> _The data_
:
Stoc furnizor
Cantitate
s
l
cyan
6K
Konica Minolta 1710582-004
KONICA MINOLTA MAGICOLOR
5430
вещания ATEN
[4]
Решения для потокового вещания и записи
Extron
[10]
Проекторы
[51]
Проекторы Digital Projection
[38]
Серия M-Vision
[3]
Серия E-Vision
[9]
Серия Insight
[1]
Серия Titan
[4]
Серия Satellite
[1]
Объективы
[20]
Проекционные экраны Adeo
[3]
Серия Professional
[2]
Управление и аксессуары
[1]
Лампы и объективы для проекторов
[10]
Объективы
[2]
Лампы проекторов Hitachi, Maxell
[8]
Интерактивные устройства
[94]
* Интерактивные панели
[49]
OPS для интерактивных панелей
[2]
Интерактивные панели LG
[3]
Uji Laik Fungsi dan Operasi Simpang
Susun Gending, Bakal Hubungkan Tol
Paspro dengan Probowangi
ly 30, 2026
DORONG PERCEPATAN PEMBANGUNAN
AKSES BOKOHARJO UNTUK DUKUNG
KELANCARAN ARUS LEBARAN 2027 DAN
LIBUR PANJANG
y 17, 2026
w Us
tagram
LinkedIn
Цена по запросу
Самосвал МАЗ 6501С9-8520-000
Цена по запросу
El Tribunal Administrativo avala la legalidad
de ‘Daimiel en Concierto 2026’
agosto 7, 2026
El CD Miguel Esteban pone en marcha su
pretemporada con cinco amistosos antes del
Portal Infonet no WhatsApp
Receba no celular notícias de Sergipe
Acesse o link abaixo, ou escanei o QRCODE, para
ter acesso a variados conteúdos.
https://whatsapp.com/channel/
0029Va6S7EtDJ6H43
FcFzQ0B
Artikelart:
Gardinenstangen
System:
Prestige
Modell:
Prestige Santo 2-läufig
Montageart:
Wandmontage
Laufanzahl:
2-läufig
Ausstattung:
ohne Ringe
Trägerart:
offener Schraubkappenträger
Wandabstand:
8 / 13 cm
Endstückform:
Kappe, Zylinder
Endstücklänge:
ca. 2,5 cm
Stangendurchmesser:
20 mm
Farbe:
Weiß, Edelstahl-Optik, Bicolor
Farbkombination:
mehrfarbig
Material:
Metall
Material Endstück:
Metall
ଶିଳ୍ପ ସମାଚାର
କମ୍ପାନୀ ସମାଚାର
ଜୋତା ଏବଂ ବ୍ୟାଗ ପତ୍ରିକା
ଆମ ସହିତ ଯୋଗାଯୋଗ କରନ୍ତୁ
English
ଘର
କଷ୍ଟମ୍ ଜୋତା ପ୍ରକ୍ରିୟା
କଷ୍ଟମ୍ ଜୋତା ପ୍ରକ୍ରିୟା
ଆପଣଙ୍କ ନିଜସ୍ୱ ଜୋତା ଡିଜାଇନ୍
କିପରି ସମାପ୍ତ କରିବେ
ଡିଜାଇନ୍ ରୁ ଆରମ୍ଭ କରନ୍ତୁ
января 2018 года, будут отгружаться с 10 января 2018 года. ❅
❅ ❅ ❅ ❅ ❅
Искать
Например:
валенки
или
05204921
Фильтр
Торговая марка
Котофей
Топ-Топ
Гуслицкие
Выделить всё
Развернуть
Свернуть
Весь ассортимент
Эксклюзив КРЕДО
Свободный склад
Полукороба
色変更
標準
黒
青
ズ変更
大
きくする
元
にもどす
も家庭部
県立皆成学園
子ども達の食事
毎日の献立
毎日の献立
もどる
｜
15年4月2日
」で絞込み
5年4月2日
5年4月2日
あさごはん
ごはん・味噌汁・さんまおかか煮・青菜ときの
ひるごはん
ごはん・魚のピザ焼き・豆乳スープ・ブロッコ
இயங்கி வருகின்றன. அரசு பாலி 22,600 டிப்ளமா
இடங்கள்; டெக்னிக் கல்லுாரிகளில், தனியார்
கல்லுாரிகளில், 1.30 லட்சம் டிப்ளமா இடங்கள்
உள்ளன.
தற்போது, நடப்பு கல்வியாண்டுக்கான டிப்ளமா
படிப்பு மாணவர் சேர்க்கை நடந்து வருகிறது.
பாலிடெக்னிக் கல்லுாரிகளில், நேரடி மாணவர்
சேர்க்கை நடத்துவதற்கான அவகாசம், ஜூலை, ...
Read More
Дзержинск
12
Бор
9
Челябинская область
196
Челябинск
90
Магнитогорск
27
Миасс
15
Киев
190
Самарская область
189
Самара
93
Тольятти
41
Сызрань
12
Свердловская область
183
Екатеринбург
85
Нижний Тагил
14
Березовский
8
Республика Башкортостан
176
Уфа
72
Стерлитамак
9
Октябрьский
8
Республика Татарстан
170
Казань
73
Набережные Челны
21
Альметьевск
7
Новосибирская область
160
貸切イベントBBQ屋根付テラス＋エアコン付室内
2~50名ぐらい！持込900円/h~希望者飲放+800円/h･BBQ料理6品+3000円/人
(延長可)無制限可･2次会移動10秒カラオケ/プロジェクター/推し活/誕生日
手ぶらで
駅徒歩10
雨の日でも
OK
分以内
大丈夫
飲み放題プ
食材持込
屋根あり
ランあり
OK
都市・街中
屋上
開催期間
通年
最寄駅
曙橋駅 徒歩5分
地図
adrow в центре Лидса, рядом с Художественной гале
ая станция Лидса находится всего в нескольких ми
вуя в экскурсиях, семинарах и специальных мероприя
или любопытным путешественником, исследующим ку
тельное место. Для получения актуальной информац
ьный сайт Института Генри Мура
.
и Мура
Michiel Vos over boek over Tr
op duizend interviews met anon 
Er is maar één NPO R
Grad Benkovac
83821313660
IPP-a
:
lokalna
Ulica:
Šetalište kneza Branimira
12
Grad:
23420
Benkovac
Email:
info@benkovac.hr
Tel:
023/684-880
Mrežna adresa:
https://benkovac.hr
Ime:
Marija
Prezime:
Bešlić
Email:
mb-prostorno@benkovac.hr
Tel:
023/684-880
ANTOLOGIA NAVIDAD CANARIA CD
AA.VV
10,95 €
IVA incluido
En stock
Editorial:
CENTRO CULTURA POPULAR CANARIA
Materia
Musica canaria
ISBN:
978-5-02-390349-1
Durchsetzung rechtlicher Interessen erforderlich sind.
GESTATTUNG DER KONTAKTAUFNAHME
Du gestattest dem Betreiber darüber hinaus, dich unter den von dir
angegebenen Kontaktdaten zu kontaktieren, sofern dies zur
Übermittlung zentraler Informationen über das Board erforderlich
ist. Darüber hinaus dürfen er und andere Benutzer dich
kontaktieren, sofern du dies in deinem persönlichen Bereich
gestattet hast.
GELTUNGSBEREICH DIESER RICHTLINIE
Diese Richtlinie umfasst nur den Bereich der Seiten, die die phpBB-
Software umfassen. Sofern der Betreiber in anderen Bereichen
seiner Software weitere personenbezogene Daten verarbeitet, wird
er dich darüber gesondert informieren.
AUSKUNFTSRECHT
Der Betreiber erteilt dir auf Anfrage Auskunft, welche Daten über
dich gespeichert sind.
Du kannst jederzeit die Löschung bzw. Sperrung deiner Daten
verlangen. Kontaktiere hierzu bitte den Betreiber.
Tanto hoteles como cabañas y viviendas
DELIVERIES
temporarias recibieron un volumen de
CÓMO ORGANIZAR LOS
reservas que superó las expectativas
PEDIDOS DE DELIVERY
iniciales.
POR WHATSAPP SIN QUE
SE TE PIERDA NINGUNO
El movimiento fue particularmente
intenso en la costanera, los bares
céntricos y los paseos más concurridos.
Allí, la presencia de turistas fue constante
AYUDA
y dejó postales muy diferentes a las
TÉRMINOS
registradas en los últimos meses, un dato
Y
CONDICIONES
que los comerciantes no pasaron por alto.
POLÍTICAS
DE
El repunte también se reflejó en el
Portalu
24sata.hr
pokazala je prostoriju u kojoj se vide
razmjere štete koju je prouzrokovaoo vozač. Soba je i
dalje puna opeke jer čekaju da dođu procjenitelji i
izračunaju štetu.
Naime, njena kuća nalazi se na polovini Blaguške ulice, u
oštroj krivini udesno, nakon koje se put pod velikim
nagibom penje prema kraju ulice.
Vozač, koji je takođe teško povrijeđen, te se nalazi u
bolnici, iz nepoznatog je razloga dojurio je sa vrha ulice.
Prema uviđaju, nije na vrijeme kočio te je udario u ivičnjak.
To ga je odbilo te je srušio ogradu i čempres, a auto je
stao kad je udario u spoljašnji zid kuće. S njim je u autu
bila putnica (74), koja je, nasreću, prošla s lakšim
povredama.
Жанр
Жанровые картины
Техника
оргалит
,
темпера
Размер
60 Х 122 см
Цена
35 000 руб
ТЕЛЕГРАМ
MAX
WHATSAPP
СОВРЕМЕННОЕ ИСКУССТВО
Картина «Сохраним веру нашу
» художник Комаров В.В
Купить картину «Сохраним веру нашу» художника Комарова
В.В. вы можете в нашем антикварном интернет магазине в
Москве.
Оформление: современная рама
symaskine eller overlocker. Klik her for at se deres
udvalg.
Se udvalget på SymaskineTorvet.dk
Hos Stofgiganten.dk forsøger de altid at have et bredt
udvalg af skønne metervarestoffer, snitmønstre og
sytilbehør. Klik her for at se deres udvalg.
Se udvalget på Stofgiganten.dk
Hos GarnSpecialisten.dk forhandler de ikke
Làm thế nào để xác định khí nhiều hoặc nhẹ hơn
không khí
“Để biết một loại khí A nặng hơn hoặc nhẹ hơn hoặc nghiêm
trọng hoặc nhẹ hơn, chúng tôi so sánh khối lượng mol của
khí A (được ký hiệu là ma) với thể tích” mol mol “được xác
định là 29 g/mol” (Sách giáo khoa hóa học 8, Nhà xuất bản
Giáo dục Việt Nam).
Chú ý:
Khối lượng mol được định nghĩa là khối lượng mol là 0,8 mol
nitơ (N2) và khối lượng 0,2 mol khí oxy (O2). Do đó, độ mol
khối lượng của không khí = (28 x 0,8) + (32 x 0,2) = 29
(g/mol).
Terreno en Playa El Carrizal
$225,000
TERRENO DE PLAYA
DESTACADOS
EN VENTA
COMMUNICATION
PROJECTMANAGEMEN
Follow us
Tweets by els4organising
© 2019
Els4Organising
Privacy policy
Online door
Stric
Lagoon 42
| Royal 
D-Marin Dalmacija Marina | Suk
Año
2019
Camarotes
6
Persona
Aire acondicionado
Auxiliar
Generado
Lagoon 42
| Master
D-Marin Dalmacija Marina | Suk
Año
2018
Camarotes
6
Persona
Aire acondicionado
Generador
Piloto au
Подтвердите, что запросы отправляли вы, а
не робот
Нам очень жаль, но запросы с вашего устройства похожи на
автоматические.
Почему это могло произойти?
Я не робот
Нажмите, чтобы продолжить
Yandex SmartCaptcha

> _Try it_
Everything from the line with "nitơ (N2) và" through the last line of the material above should be echoed exactly, and nothing else.

> _Response box_
nitơ (N2) và khối lượng 0,2 mol khí oxy (O2). Do đó, độ mol
khối lượng của không khí = (28 x 0,8) + (32 x 0,2) = 29
(g/mol).
Terreno en Playa El Carrizal
$225,000
TERRENO DE PLAYA
DESTACADOS
EN VENTA
COMMUNICATION
PROJECTMANAGEMEN
Follow us
Tweets by els4organising
© 2019
Els4Organising
Privacy policy
Online door
Stric
Lagoon 42
| Royal 
D-Marin Dalmacija Marina | Suk
Año
2019
Camarotes
6
Persona
Aire acondicionado
Auxiliar
Generado
Lagoon 42
| Master
D-Marin Dalmacija Marina | Suk
Año
2018
Camarotes
6
Persona
Aire acondicionado
Generador
Piloto au
Подтвердите, что запросы отправляли вы, а
не робот
Нам очень жаль, но запросы с вашего устройства похожи на
автоматические.
Почему это могло произойти?
Я не робот
Нажмите, чтобы продолжить
Yandex SmartCaptcha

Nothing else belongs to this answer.